Figure 3. Postulated function of PC-TP in the fasting liver

Hepatic uptake of fatty acids during fasting activates (i) PPARα and increases expression of PC-TP and Them2. (ii) The interaction of PC-TP and Them2 stimulates thioesterase activity and prevents fatty acyl-CoA uptake into mitochondria via carnitine palmitoyl transferase I (CPTI). Within the cytoplasm, these fatty acids may activate HNF4α, which promotes hepatic export of lipids and glucose. (iii) Fatty acids may also be reconverted by long chain acyl-CoA synthetases (ACSL) into fatty acyl-CoA, which downregulate insulin signaling. Solid arrows indicate metabolic pathways. Relative thicknesses of lines are drawn in proportion to flux of substrate. Hashed lines indicate stimulatory (arrowheads) and inhibitory (line-stops) regulation.

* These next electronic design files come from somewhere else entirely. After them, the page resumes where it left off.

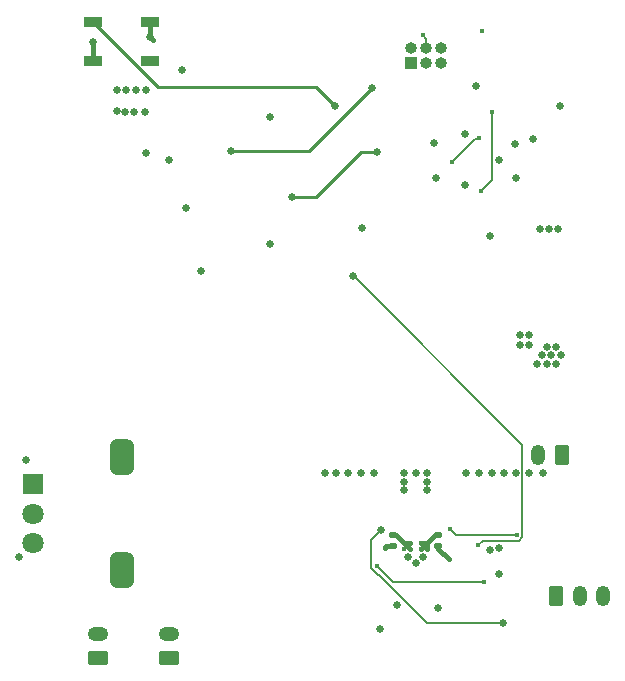
<source format=gbr>
%TF.GenerationSoftware,KiCad,Pcbnew,7.0.6*%
%TF.CreationDate,2024-03-18T22:30:39-04:00*%
%TF.ProjectId,Transmitter,5472616e-736d-4697-9474-65722e6b6963,rev?*%
%TF.SameCoordinates,Original*%
%TF.FileFunction,Copper,L4,Bot*%
%TF.FilePolarity,Positive*%
%FSLAX46Y46*%
G04 Gerber Fmt 4.6, Leading zero omitted, Abs format (unit mm)*
G04 Created by KiCad (PCBNEW 7.0.6) date 2024-03-18 22:30:39*
%MOMM*%
%LPD*%
G01*
G04 APERTURE LIST*
G04 Aperture macros list*
%AMRoundRect*
0 Rectangle with rounded corners*
0 $1 Rounding radius*
0 $2 $3 $4 $5 $6 $7 $8 $9 X,Y pos of 4 corners*
0 Add a 4 corners polygon primitive as box body*
4,1,4,$2,$3,$4,$5,$6,$7,$8,$9,$2,$3,0*
0 Add four circle primitives for the rounded corners*
1,1,$1+$1,$2,$3*
1,1,$1+$1,$4,$5*
1,1,$1+$1,$6,$7*
1,1,$1+$1,$8,$9*
0 Add four rect primitives between the rounded corners*
20,1,$1+$1,$2,$3,$4,$5,0*
20,1,$1+$1,$4,$5,$6,$7,0*
20,1,$1+$1,$6,$7,$8,$9,0*
20,1,$1+$1,$8,$9,$2,$3,0*%
G04 Aperture macros list end*
%TA.AperFunction,ComponentPad*%
%ADD10R,1.000000X1.000000*%
%TD*%
%TA.AperFunction,ComponentPad*%
%ADD11O,1.000000X1.000000*%
%TD*%
%TA.AperFunction,ComponentPad*%
%ADD12RoundRect,0.250000X0.625000X-0.350000X0.625000X0.350000X-0.625000X0.350000X-0.625000X-0.350000X0*%
%TD*%
%TA.AperFunction,ComponentPad*%
%ADD13O,1.750000X1.200000*%
%TD*%
%TA.AperFunction,ComponentPad*%
%ADD14RoundRect,0.250000X-0.350000X-0.625000X0.350000X-0.625000X0.350000X0.625000X-0.350000X0.625000X0*%
%TD*%
%TA.AperFunction,ComponentPad*%
%ADD15O,1.200000X1.750000*%
%TD*%
%TA.AperFunction,ComponentPad*%
%ADD16R,1.800000X1.800000*%
%TD*%
%TA.AperFunction,ComponentPad*%
%ADD17C,1.800000*%
%TD*%
%TA.AperFunction,ComponentPad*%
%ADD18RoundRect,0.500000X-0.500000X-1.000000X0.500000X-1.000000X0.500000X1.000000X-0.500000X1.000000X0*%
%TD*%
%TA.AperFunction,ComponentPad*%
%ADD19RoundRect,0.250000X0.350000X0.625000X-0.350000X0.625000X-0.350000X-0.625000X0.350000X-0.625000X0*%
%TD*%
%TA.AperFunction,SMDPad,CuDef*%
%ADD20RoundRect,0.140000X-0.170000X0.140000X-0.170000X-0.140000X0.170000X-0.140000X0.170000X0.140000X0*%
%TD*%
%TA.AperFunction,SMDPad,CuDef*%
%ADD21RoundRect,0.140000X0.170000X-0.140000X0.170000X0.140000X-0.170000X0.140000X-0.170000X-0.140000X0*%
%TD*%
%TA.AperFunction,SMDPad,CuDef*%
%ADD22R,1.500000X0.900000*%
%TD*%
%TA.AperFunction,ViaPad*%
%ADD23C,0.650000*%
%TD*%
%TA.AperFunction,ViaPad*%
%ADD24C,0.450000*%
%TD*%
%TA.AperFunction,Conductor*%
%ADD25C,0.154000*%
%TD*%
%TA.AperFunction,Conductor*%
%ADD26C,0.450000*%
%TD*%
%TA.AperFunction,Conductor*%
%ADD27C,0.203200*%
%TD*%
%TA.AperFunction,Conductor*%
%ADD28C,0.254000*%
%TD*%
G04 APERTURE END LIST*
D10*
%TO.P,J5,1,Pin_1*%
%TO.N,/ESP_EN*%
X174530000Y-61870000D03*
D11*
%TO.P,J5,2,Pin_2*%
%TO.N,+3.3V*%
X174530000Y-60600000D03*
%TO.P,J5,3,Pin_3*%
%TO.N,/ESP_TX*%
X175800000Y-61870000D03*
%TO.P,J5,4,Pin_4*%
%TO.N,GND*%
X175800000Y-60600000D03*
%TO.P,J5,5,Pin_5*%
%TO.N,/ESP_RX*%
X177070000Y-61870000D03*
%TO.P,J5,6,Pin_6*%
%TO.N,/ESP_IO0*%
X177070000Y-60600000D03*
%TD*%
D12*
%TO.P,J3,1,Pin_1*%
%TO.N,GND*%
X148050000Y-112200000D03*
D13*
%TO.P,J3,2,Pin_2*%
%TO.N,/DN_BTN*%
X148050000Y-110200000D03*
%TD*%
D14*
%TO.P,J4,1,Pin_1*%
%TO.N,GND*%
X186800000Y-107000000D03*
D15*
%TO.P,J4,2,Pin_2*%
%TO.N,unconnected-(J4-Pin_2-Pad2)*%
X188800000Y-107000000D03*
%TO.P,J4,3,Pin_3*%
%TO.N,/BAT+*%
X190800000Y-107000000D03*
%TD*%
D16*
%TO.P,RV1,1,1*%
%TO.N,+3.3V*%
X142520000Y-97500000D03*
D17*
%TO.P,RV1,2,2*%
%TO.N,/POT*%
X142520000Y-100000000D03*
%TO.P,RV1,3,3*%
%TO.N,GND*%
X142520000Y-102500000D03*
D18*
%TO.P,RV1,MP*%
%TO.N,N/C*%
X150020000Y-95250000D03*
X150020000Y-104750000D03*
%TD*%
D12*
%TO.P,J2,1,Pin_1*%
%TO.N,GND*%
X154050000Y-112200000D03*
D13*
%TO.P,J2,2,Pin_2*%
%TO.N,/UP_BTN*%
X154050000Y-110200000D03*
%TD*%
D19*
%TO.P,SW2,1,A*%
%TO.N,/VSYS*%
X187300000Y-95050000D03*
D15*
%TO.P,SW2,2,B*%
%TO.N,Net-(SW2-B)*%
X185300000Y-95050000D03*
%TD*%
D20*
%TO.P,C5,1*%
%TO.N,/SW2*%
X176800000Y-101820000D03*
%TO.P,C5,2*%
%TO.N,/BTST2*%
X176800000Y-102780000D03*
%TD*%
D21*
%TO.P,C4,1*%
%TO.N,/BTST1*%
X173000000Y-102780000D03*
%TO.P,C4,2*%
%TO.N,/SW1*%
X173000000Y-101820000D03*
%TD*%
D22*
%TO.P,D5,1,VDD*%
%TO.N,+3.3V*%
X152450000Y-58350000D03*
%TO.P,D5,2,DOUT*%
%TO.N,unconnected-(D5-DOUT-Pad2)*%
X152450000Y-61650000D03*
%TO.P,D5,3,VSS*%
%TO.N,GND*%
X147550000Y-61650000D03*
%TO.P,D5,4,DIN*%
%TO.N,/ADDRS_LED*%
X147550000Y-58350000D03*
%TD*%
D23*
%TO.N,/VUSB*%
X182000000Y-70100000D03*
%TO.N,/STAT*%
X172000000Y-101400000D03*
X182300000Y-109300000D03*
%TO.N,/VUSB*%
X179100000Y-67900000D03*
X179100000Y-72200000D03*
X184800000Y-68300000D03*
D24*
%TO.N,/BTST1*%
X172300000Y-102900000D03*
%TO.N,/REGN*%
X180700000Y-105800000D03*
X171600000Y-104400000D03*
D23*
%TO.N,GND*%
X185600000Y-86600000D03*
X187200000Y-86600000D03*
X141300000Y-103700000D03*
X169200000Y-96600000D03*
X152100000Y-64100000D03*
X174900000Y-104200000D03*
X167200000Y-96600000D03*
X186000000Y-87300000D03*
X149600000Y-64100000D03*
X171900000Y-109800000D03*
X171400000Y-96600000D03*
X182400000Y-96600000D03*
X187100000Y-65500000D03*
X182000000Y-102900000D03*
X183300000Y-68700000D03*
X150400000Y-64100000D03*
X181200000Y-103100000D03*
X152100000Y-69500000D03*
X147600000Y-60100000D03*
X176800000Y-108000000D03*
X181400000Y-96600000D03*
X185700000Y-96600000D03*
X180050000Y-63800000D03*
X185200000Y-87300000D03*
X184503500Y-96600000D03*
X175500000Y-103700000D03*
X168200000Y-96600000D03*
X186000000Y-85900000D03*
X173300000Y-107700000D03*
X180300000Y-96600000D03*
X174300000Y-103700000D03*
X151200000Y-64100000D03*
X186800000Y-85900000D03*
X179200000Y-96600000D03*
X155100000Y-62400000D03*
X181200000Y-76500000D03*
X174900000Y-96600000D03*
X162600000Y-66400000D03*
X183400500Y-96600000D03*
X170400000Y-75800000D03*
X186400000Y-86600000D03*
X186200000Y-75900000D03*
X170300000Y-96600000D03*
X176600000Y-71600000D03*
X185400000Y-75900000D03*
X182000000Y-105100000D03*
X183400000Y-71600000D03*
D24*
X175500000Y-59500000D03*
D23*
X187000000Y-75900000D03*
X176500000Y-68600000D03*
X186800000Y-87300000D03*
D24*
%TO.N,/BTST2*%
X177703778Y-103884241D03*
%TO.N,/SDRV*%
X183500000Y-101800000D03*
X177800000Y-101300000D03*
%TO.N,/SW2*%
X175900000Y-102500000D03*
X175400000Y-102500000D03*
X175400000Y-103000000D03*
D23*
X175900000Y-98000000D03*
X175900000Y-96600000D03*
D24*
X175900000Y-103000000D03*
D23*
X175900000Y-97300000D03*
D24*
%TO.N,/SW1*%
X173900000Y-103000000D03*
D23*
X173900000Y-97300000D03*
D24*
X174400000Y-102500000D03*
X174400000Y-103000000D03*
D23*
X173900000Y-96600000D03*
D24*
X173900000Y-102500000D03*
X174400000Y-103000000D03*
D23*
X173900000Y-98000000D03*
%TO.N,+3.3V*%
X156700000Y-79500000D03*
X152450000Y-59650000D03*
X152000000Y-66000000D03*
X155500000Y-74100000D03*
X184500000Y-84900000D03*
X184500000Y-85700000D03*
X183700000Y-84900000D03*
X154000000Y-70100000D03*
D24*
X180500000Y-59100000D03*
D23*
X149600000Y-65900000D03*
X183700000Y-85700000D03*
X162600000Y-77200000D03*
X150300000Y-66000000D03*
X141900000Y-95500000D03*
X151100000Y-66000000D03*
%TO.N,/ESP_EN*%
X171200000Y-64000000D03*
X159300000Y-69300000D03*
%TO.N,/ADDRS_LED*%
X168100000Y-65500000D03*
%TO.N,/ESP_IO0*%
X164400000Y-73200000D03*
X171600000Y-69400000D03*
D24*
%TO.N,/D-*%
X180300000Y-68200000D03*
X178000000Y-70251500D03*
%TO.N,/BC_INT*%
X180200000Y-102700000D03*
D23*
X169600000Y-79900000D03*
D24*
%TO.N,Net-(J1-CC2)*%
X180422395Y-72701500D03*
X181400000Y-66000000D03*
%TD*%
D25*
%TO.N,Net-(J1-CC2)*%
X181400000Y-71723895D02*
X181400000Y-66000000D01*
X180422395Y-72701500D02*
X181400000Y-71723895D01*
%TO.N,/STAT*%
X175900000Y-109300000D02*
X182300000Y-109300000D01*
X172000000Y-101400000D02*
X171148000Y-102252000D01*
X171800000Y-105200000D02*
X175900000Y-109300000D01*
X171148000Y-102252000D02*
X171148000Y-104648000D01*
X171148000Y-104648000D02*
X171700000Y-105200000D01*
X171700000Y-105200000D02*
X171800000Y-105200000D01*
D26*
%TO.N,/BTST1*%
X173000000Y-102780000D02*
X172420000Y-102780000D01*
X172420000Y-102780000D02*
X172300000Y-102900000D01*
D27*
%TO.N,/REGN*%
X173000000Y-105800000D02*
X171600000Y-104400000D01*
X180700000Y-105800000D02*
X173000000Y-105800000D01*
D26*
%TO.N,GND*%
X147550000Y-60150000D02*
X147600000Y-60100000D01*
D25*
X175800000Y-59800000D02*
X175500000Y-59500000D01*
D26*
X147550000Y-61650000D02*
X147550000Y-60150000D01*
D25*
X175800000Y-60600000D02*
X175800000Y-59800000D01*
D26*
%TO.N,/BTST2*%
X177703778Y-103884241D02*
X176800000Y-102980463D01*
X176800000Y-102980463D02*
X176800000Y-102780000D01*
D27*
%TO.N,/SDRV*%
X178300000Y-101800000D02*
X183500000Y-101800000D01*
X177800000Y-101300000D02*
X178300000Y-101800000D01*
D26*
%TO.N,/SW2*%
X175900000Y-103000000D02*
X175900000Y-102500000D01*
X176580000Y-101820000D02*
X175400000Y-103000000D01*
X176800000Y-101820000D02*
X176580000Y-101820000D01*
X175400000Y-102500000D02*
X175900000Y-102500000D01*
%TO.N,/SW1*%
X173000000Y-101820000D02*
X173220000Y-101820000D01*
X173900000Y-102500000D02*
X174400000Y-103000000D01*
X173900000Y-102500000D02*
X174400000Y-102500000D01*
X173220000Y-101820000D02*
X173900000Y-102500000D01*
%TO.N,+3.3V*%
X152450000Y-58350000D02*
X152450000Y-59650000D01*
X152700000Y-59900000D02*
X152450000Y-59650000D01*
D28*
%TO.N,/ESP_EN*%
X165900000Y-69300000D02*
X171200000Y-64000000D01*
X159300000Y-69300000D02*
X165900000Y-69300000D01*
%TO.N,/ADDRS_LED*%
X166500000Y-63900000D02*
X153100000Y-63900000D01*
X168100000Y-65500000D02*
X166500000Y-63900000D01*
X153100000Y-63900000D02*
X147550000Y-58350000D01*
%TO.N,/ESP_IO0*%
X171600000Y-69400000D02*
X170300000Y-69400000D01*
X166500000Y-73200000D02*
X164400000Y-73200000D01*
X170300000Y-69400000D02*
X166500000Y-73200000D01*
D25*
%TO.N,/D-*%
X179951500Y-68300000D02*
X180200000Y-68300000D01*
X178000000Y-70251500D02*
X179951500Y-68300000D01*
X180200000Y-68300000D02*
X180300000Y-68200000D01*
%TO.N,/BC_INT*%
X169600000Y-79900000D02*
X169700000Y-79900000D01*
X169700000Y-79900000D02*
X183952000Y-94152000D01*
X180600000Y-102300000D02*
X180200000Y-102700000D01*
X183952000Y-101987225D02*
X183639225Y-102300000D01*
X183952000Y-94152000D02*
X183952000Y-101987225D01*
X183639225Y-102300000D02*
X180600000Y-102300000D01*
%TD*%
M02*

</source>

Figure 4. Postulated function of PC-TP in brown fat

During cold exposure in brown fat, (i) norepinephrine binds to β₃–adrenergic (β₃-AR) receptors coupled with a G protein. This leads to increased cAMP level and phosphorylation of protein kinase A (PKA). (ii) Activated PKA phosphorylates hormone sensitive lipase (HSL), which hydrolyzes triglycerides (TG) into fatty acids and glycerol. (iii) Fatty acids are converted to fatty acyl-CoA by a long-chain acyl-CoA synthetase (ACSL). (iv) Norepinephrine-induced PKA also leads to activation of PKC through phoshoinositide-3-kinase (PI3K). This could cause (v) phosphorylation of phosphatidylcholine transfer protein (PC-TP), which relocates to mitochondria and interacts with thioesterase superfamily member 2 (Them2). This stimulates thioesterase activity and prevents fatty acyl-CoA uptake into mitochondria. (vi) Within mitochondria, fatty acyl-CoAs are oxidized, yielding NADH that is used for production of heat via uncoupling protein 1 (UCP1), which dissipates the proton gradient established by the electron transport chain (ETC). (vii) Under conditions where ATP production by the ETC exceeds heat production, reactive oxygen species (ROS) produced through the ETC provide feedback inhibition of this signaling pathway. Solid arrows indicate metabolic pathways. Hashed lines indicate stimulatory (arrowheads) and inhibitory (line-stops) regulation.